Borsa Yabancı Takas Oranı
BIST 100 endeksinde yabancı yatırımcı takas oranlarının 2010’dan 2024’e yıllık değişimi (MKK verileri)

Ek olarak; son yıllarda gelen yabancıların da kısa vadeli bakış açısıyla hareket ettiği görülmektedir. 2012 sonunda yabancı yatırımcıların bir hisseyi elde tutma süresi yıllık ortalama 343 gün iken, bu süre 2022 sonunda yalnızca 29 gün ile en düşük seviyesine ulaştı. Zaman içerisinde uzun vadeli yatırımcılar büyük ölçüde çekilmiş, kalan yabancı işlemleri daha da spekülatif ve kısa vadeli karakter kazanmıştır.

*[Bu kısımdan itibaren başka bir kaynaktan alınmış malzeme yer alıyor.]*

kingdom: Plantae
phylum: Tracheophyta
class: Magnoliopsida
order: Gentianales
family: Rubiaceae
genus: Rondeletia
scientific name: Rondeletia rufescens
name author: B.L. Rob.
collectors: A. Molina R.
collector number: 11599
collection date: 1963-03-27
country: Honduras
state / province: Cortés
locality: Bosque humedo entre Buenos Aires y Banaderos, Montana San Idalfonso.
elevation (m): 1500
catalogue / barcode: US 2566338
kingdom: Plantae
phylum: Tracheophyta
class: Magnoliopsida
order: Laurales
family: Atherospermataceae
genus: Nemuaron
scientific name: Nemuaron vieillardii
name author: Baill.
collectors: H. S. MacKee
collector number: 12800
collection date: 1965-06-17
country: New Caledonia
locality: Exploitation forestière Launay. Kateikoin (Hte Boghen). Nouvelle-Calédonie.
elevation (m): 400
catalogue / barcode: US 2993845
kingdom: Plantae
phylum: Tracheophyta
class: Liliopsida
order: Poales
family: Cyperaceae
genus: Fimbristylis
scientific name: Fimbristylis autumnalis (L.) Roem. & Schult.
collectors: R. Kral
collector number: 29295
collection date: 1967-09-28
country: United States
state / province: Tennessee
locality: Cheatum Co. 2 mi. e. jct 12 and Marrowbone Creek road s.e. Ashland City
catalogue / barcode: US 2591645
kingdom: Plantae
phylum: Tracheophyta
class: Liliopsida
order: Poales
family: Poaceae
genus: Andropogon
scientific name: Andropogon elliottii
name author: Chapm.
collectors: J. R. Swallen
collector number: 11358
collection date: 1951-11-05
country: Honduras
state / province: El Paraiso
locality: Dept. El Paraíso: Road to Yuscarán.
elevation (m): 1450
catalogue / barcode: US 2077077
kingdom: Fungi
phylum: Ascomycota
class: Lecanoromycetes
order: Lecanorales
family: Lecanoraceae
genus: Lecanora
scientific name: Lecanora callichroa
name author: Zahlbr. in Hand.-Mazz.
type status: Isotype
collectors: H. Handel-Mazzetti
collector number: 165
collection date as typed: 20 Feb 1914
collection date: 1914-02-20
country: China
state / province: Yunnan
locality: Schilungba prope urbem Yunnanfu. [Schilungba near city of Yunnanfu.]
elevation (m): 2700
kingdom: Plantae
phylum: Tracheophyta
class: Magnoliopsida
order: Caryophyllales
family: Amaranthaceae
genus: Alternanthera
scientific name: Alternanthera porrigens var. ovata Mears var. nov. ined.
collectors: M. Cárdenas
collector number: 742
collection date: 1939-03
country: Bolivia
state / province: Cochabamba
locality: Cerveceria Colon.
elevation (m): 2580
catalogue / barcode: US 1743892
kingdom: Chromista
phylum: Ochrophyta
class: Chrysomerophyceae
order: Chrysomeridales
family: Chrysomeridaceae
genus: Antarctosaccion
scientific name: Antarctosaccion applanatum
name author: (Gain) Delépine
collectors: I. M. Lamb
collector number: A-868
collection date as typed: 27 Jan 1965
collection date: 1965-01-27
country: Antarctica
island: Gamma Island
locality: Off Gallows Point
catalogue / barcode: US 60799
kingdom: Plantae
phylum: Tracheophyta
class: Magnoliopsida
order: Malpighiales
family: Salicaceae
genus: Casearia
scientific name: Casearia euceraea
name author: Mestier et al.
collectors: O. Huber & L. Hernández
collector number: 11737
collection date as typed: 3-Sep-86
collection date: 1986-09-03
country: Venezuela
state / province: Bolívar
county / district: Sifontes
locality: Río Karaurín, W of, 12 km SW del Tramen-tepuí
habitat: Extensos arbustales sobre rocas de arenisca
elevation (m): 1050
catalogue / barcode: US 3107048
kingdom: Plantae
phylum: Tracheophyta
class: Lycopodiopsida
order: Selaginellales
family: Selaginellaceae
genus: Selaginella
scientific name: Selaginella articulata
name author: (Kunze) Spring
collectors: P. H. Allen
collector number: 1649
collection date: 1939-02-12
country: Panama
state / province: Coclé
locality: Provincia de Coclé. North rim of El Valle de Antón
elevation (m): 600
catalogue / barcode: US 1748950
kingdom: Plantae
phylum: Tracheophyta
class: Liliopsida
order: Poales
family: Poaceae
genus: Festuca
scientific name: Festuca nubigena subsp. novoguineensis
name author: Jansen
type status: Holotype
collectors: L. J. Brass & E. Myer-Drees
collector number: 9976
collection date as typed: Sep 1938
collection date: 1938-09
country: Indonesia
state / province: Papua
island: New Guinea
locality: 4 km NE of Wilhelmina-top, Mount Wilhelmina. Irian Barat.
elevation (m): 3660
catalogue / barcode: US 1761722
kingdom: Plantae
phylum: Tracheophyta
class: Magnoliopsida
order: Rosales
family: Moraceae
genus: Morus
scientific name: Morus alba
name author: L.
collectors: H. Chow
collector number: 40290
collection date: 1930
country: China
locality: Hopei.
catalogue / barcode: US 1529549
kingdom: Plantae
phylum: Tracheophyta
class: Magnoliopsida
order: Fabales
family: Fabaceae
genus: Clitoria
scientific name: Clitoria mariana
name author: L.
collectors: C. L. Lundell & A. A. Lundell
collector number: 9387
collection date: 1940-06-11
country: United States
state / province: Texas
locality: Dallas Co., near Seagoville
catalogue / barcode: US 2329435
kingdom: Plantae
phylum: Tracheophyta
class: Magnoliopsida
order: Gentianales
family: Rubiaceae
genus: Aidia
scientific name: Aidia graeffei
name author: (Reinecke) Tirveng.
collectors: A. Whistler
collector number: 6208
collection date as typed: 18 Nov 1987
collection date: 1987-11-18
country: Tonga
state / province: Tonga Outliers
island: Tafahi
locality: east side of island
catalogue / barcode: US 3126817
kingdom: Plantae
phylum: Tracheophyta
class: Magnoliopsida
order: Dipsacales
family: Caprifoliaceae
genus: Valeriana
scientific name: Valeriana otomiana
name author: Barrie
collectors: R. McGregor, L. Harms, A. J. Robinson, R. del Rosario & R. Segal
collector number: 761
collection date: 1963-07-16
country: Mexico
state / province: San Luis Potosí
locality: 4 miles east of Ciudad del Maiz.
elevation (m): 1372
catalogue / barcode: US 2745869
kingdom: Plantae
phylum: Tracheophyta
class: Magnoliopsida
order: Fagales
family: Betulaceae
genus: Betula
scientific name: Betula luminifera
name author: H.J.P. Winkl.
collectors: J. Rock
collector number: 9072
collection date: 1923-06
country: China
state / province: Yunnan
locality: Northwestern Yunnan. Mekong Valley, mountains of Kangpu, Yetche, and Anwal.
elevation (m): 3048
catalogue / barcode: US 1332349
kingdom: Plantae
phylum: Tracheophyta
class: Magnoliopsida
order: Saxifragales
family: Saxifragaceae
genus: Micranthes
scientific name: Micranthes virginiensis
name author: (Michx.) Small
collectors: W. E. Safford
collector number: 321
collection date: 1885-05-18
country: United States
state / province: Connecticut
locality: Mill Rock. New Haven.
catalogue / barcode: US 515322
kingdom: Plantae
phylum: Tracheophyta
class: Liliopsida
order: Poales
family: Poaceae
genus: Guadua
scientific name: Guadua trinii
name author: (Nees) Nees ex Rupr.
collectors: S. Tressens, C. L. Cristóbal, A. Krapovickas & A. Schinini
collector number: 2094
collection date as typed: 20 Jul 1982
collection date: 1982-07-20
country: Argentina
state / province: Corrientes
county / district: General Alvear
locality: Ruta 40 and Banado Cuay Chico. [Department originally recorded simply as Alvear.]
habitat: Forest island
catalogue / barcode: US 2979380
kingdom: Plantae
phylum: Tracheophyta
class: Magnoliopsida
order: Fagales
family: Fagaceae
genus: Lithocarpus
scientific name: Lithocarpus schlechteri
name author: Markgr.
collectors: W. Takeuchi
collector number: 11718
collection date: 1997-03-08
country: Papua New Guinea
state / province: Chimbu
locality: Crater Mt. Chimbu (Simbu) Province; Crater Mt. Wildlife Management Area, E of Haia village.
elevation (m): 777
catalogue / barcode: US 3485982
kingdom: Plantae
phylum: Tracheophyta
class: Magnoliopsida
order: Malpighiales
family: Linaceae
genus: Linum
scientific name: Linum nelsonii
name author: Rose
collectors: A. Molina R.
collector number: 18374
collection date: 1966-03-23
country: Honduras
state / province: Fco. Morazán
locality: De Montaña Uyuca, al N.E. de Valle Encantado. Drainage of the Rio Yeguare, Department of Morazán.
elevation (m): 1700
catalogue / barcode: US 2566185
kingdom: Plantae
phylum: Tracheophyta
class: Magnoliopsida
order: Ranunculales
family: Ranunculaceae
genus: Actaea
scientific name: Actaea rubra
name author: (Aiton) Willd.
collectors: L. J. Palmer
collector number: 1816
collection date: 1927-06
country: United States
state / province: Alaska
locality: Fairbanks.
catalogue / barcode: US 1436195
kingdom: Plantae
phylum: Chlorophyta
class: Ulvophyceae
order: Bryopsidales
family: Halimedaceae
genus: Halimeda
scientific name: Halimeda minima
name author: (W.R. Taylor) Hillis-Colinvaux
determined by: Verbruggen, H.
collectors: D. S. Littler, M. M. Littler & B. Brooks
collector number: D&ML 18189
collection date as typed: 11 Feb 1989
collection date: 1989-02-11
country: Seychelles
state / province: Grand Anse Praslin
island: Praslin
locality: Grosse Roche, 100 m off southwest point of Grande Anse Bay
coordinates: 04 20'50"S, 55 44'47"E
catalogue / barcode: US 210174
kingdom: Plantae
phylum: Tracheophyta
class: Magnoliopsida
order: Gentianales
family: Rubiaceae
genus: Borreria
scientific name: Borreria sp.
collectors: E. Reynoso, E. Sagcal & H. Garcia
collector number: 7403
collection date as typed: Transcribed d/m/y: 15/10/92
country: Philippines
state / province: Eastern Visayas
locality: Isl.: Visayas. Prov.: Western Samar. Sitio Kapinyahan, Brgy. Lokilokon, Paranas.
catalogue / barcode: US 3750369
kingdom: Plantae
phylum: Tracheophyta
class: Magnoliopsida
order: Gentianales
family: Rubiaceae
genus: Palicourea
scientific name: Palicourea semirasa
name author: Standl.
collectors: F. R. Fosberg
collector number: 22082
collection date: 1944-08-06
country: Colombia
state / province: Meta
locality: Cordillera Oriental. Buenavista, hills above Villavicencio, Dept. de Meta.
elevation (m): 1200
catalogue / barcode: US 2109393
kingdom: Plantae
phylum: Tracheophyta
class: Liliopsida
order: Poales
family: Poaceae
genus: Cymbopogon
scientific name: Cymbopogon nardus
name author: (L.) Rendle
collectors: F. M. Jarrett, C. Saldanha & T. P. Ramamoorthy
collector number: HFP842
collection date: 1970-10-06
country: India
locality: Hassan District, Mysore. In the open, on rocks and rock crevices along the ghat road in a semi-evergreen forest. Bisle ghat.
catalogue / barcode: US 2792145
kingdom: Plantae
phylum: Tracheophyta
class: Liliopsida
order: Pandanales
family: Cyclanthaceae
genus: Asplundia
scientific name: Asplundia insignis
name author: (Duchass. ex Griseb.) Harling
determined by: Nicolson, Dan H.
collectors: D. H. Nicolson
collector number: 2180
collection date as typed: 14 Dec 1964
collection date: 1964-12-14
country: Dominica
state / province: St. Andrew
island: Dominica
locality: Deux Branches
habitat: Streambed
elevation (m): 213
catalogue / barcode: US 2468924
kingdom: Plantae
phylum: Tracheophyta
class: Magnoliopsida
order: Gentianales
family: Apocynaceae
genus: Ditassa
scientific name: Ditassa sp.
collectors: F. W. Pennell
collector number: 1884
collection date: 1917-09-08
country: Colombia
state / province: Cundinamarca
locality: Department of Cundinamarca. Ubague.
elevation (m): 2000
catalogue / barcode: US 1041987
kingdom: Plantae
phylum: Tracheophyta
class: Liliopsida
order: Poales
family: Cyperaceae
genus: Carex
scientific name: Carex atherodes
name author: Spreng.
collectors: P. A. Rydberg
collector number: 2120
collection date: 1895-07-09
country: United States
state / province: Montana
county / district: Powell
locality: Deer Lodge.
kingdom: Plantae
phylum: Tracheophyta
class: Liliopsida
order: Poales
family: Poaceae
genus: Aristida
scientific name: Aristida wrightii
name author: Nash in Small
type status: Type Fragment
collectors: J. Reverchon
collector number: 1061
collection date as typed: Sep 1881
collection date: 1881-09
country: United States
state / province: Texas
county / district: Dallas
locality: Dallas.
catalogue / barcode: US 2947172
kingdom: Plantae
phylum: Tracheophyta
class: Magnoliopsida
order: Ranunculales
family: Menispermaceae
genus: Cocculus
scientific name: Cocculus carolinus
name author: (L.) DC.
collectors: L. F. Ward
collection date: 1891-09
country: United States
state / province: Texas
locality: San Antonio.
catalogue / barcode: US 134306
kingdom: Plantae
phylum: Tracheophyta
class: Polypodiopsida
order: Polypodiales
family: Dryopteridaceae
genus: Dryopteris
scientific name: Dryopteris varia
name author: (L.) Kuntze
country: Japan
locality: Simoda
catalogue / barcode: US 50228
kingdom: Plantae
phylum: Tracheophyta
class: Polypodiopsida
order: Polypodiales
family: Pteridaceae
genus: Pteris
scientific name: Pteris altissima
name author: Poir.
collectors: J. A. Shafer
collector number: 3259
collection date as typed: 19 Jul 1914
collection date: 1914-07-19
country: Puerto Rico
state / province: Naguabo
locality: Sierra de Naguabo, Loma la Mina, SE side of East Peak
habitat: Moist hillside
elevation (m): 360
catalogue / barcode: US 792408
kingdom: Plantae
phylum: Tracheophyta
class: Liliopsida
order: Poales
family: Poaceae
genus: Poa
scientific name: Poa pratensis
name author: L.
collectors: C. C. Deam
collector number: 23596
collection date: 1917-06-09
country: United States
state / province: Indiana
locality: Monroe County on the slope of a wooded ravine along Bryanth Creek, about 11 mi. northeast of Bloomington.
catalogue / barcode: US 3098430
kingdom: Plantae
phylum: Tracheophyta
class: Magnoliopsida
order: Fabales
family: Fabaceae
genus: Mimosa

Borsa İstanbul (MKK/TÜYİD) Borsa Trendleri Raporları ile Türkiye Sermaye Piyasaları Birliği (TSPB) Verileri

Sonuç

Kısa süreli sermaye çıkışlarının önüne geçilmesinin yolu uzun vadeli planları uygulamaktan geçmektedir. Türkiye’nin, Borsa İstanbul üzerinden spekülatif sermaye çıkışlarını sınırlaması ve uzun vadeli yabancı yatırımcıyı cezbetmesi için; makroekonomik istikrarın sağlanması, piyasa derinliğinin artırılması, vergisel ve düzenleyici teşviklerin uygulanması, kurumsal yönetim ve şeffaflık standartlarının yükseltilmesi ile hukuki güvenliğin güçlendirilmesi büyük önem taşımaktadır.

Bu çerçevede izlenecek doğru politikalar; ani sermaye hareketlerine karşı direnç oluşturup, piyasa güvenilirliğini artıracak ve Türk sermaye piyasasını uluslararası yatırımcılar nezdinde daha cazip hale getirecektir. Özellikle BIST açısından spekülatif sermaye için kısa vadeli adımlar değil, kalıcı yatırımın adresi olması için bütüncül ve sürdürülebilir reform süreçleri gereklidir.